用Graphite呈现广州空气质量(3)

TurnToJPG -->


当前节点无数据

我们的脚本加入crontab运行后,最开始是可以得到数据的,后面两小时它挂了,查原因,有以下的 报错信息:

# /home/adminubuntu/GuangzhouPM25.py 
Traceback (most recent call last):
  File "/home/adminubuntu/GuangzhouPM25.py", line 112, in <module>
    airdata = get_air_data(positionsets)
  File "/home/adminubuntu/GuangzhouPM25.py", line 80, in get_air_data
    PM25 = int(pattern.match(soup.find('td',{'id': 'pmtow'}).contents[0]).group())
ValueError: invalid literal for int() with base 10: ''

此时selenium控制的浏览器停在以下图例:

/images/2015_12_16_14_21_03_497x301.jpg

可以看到,如果当前节点的数据为--, 则我们的python脚本运行会出现问题。
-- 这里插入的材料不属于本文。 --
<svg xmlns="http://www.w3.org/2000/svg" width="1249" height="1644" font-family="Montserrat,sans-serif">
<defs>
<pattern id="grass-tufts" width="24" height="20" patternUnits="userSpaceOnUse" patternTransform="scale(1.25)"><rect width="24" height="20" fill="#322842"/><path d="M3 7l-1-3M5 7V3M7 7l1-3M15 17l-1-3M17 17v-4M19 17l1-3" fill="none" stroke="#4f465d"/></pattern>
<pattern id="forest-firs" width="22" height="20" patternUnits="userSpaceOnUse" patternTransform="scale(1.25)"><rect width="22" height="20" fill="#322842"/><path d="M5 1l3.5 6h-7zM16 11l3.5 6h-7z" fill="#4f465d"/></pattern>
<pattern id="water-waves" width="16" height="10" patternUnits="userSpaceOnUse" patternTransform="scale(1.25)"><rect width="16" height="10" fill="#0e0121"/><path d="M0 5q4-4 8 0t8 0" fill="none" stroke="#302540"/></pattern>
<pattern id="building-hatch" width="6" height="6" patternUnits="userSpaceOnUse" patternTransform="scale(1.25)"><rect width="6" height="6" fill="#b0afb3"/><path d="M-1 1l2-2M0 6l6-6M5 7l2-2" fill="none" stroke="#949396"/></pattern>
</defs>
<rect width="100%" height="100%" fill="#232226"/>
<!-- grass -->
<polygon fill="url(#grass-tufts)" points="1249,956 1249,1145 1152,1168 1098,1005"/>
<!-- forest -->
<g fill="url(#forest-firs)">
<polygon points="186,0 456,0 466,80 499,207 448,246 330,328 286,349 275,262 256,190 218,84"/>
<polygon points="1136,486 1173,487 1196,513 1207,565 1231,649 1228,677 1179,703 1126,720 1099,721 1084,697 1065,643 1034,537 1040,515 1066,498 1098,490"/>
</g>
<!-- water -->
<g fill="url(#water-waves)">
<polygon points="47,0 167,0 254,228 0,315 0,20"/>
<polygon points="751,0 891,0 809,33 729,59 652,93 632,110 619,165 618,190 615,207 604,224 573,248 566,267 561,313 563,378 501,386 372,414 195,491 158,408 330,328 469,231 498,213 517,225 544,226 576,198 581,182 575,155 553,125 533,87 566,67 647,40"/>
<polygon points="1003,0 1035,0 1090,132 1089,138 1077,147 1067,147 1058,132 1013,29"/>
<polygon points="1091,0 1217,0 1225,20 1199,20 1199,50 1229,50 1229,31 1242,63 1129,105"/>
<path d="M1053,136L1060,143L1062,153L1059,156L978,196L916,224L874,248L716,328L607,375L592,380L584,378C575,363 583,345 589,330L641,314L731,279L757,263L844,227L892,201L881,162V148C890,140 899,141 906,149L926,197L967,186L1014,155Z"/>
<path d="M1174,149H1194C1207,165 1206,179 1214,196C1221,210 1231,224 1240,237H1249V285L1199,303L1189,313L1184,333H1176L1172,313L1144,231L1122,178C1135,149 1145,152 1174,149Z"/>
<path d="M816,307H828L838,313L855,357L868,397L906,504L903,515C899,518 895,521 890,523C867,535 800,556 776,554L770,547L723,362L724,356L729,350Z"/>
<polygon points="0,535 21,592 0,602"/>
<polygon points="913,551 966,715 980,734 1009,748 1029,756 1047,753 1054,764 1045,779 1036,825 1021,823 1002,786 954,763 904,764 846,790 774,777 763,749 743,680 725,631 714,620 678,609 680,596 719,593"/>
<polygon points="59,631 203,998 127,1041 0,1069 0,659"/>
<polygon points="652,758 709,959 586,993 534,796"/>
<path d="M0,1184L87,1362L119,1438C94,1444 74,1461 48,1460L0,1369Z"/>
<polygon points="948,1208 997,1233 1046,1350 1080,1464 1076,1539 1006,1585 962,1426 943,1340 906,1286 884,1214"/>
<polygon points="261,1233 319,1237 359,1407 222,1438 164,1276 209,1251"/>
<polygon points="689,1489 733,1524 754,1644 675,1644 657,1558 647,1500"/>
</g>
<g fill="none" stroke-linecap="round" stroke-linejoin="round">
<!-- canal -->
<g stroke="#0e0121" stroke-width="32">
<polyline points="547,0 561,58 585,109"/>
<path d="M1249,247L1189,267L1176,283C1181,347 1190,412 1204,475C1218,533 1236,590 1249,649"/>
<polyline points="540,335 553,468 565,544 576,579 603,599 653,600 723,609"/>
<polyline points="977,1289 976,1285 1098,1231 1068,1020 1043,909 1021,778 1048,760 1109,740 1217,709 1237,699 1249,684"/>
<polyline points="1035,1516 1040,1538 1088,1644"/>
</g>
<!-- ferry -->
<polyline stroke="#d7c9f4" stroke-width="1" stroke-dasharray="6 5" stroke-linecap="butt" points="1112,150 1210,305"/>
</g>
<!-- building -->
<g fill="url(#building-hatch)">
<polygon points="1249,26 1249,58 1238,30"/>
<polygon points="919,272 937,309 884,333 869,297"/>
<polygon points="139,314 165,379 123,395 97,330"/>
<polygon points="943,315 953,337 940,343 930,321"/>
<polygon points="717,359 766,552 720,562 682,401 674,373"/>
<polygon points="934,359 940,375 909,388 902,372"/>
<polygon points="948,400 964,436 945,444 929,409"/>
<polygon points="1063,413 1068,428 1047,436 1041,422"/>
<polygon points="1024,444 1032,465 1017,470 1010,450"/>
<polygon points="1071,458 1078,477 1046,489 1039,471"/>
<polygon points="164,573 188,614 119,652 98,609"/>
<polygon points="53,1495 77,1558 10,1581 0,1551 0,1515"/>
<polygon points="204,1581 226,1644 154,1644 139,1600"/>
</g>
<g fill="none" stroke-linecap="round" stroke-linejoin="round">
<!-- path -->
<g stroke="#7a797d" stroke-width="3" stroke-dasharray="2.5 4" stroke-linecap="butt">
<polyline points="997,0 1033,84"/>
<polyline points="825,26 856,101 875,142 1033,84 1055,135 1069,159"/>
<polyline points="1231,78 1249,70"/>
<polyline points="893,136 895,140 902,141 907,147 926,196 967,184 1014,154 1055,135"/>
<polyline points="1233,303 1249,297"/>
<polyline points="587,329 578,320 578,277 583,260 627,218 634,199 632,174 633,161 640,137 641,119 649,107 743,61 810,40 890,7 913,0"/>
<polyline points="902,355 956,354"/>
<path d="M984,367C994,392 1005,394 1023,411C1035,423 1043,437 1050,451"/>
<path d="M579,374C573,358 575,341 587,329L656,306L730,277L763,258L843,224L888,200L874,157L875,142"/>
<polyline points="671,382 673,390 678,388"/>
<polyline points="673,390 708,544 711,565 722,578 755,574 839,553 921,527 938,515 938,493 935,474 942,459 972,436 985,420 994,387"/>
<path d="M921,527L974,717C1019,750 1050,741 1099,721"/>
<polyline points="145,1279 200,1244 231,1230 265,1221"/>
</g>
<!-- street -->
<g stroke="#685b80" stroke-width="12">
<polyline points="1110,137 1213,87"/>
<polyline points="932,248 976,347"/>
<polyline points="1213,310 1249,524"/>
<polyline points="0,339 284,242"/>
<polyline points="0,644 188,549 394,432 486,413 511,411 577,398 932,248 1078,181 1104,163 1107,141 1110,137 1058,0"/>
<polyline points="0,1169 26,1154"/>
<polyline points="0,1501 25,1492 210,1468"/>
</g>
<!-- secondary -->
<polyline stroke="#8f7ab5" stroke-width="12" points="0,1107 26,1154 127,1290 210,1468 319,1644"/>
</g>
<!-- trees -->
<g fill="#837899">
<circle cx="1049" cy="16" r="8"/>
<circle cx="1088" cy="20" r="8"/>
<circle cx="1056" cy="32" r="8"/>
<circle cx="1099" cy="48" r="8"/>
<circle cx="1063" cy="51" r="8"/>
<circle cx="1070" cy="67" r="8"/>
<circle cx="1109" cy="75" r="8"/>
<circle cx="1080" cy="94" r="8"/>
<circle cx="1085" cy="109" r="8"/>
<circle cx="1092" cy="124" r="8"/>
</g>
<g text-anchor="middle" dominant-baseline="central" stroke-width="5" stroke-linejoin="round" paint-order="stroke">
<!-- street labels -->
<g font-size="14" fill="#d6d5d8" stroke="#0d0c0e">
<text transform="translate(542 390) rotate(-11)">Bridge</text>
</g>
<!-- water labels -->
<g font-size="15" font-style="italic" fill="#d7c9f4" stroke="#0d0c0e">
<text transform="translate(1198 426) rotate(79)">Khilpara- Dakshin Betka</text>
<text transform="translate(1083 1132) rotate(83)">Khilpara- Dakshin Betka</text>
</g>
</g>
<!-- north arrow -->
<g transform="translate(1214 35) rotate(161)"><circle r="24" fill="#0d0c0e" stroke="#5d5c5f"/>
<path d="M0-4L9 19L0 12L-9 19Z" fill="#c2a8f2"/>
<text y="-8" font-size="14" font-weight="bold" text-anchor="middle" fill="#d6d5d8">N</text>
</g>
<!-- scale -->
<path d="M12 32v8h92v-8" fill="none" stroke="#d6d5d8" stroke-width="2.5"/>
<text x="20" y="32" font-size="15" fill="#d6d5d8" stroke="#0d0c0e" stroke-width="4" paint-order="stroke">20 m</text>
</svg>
因而我们在代码中 要加入少量修改。

错误处理

以下的代码更改添加了错误处理,如果该监测点的数值为空,则不提交任何数据:

@@ -66,9 +66,9 @@ def get_air_data(positionsets):
   hourdata = {}
   # Calling selenium, need linux X
   browser = Firefox()
-  # Added 10 seconds for waiting page for loading.
-  time.delay(10)
   browser.get(URL)
+  # Added 10 seconds for waiting page for loading.
+  time.sleep(10)
   # Click button one-by-one
   for position in positionsets:
     # After clicking, should re-get the page_source.
@@ -78,33 +78,37 @@ def get_air_data(positionsets):
     soup = BeautifulSoup(page_source, 'html.parser')
     # pm2.5 value would be something like xx 微克/立方米, so we need an regex for
     # matching, example: print int(pattern.match(input).group())
-    PM25 = int(pattern.match(soup.find('td',{'id': 'pmtow'}).contents[0]).group())
-    PM25_iaqi = int(pattern.match(soup.find('td',{'id': 'pmtow_iaqi'}).contents[0]).group())
-    PM10 = int(pattern.match(soup.find('td',{'id': 'pmten'}).contents[0]).group())
-    PM10_iaqi = int(pattern.match(soup.find('td',{'id': 'pmten_iaqi'}).contents[0]).group())
-    SO2 = int(pattern.match(soup.find('td',{'id': 'sotwo'}).contents[0]).group())
-    SO2_iaqi = int(pattern.match(soup.find('td',{'id': 'sotwo_iaqi'}).contents[0]).group())
-    NO2 = int(pattern.match(soup.find('td',{'id': 'notwo'}).contents[0]).group())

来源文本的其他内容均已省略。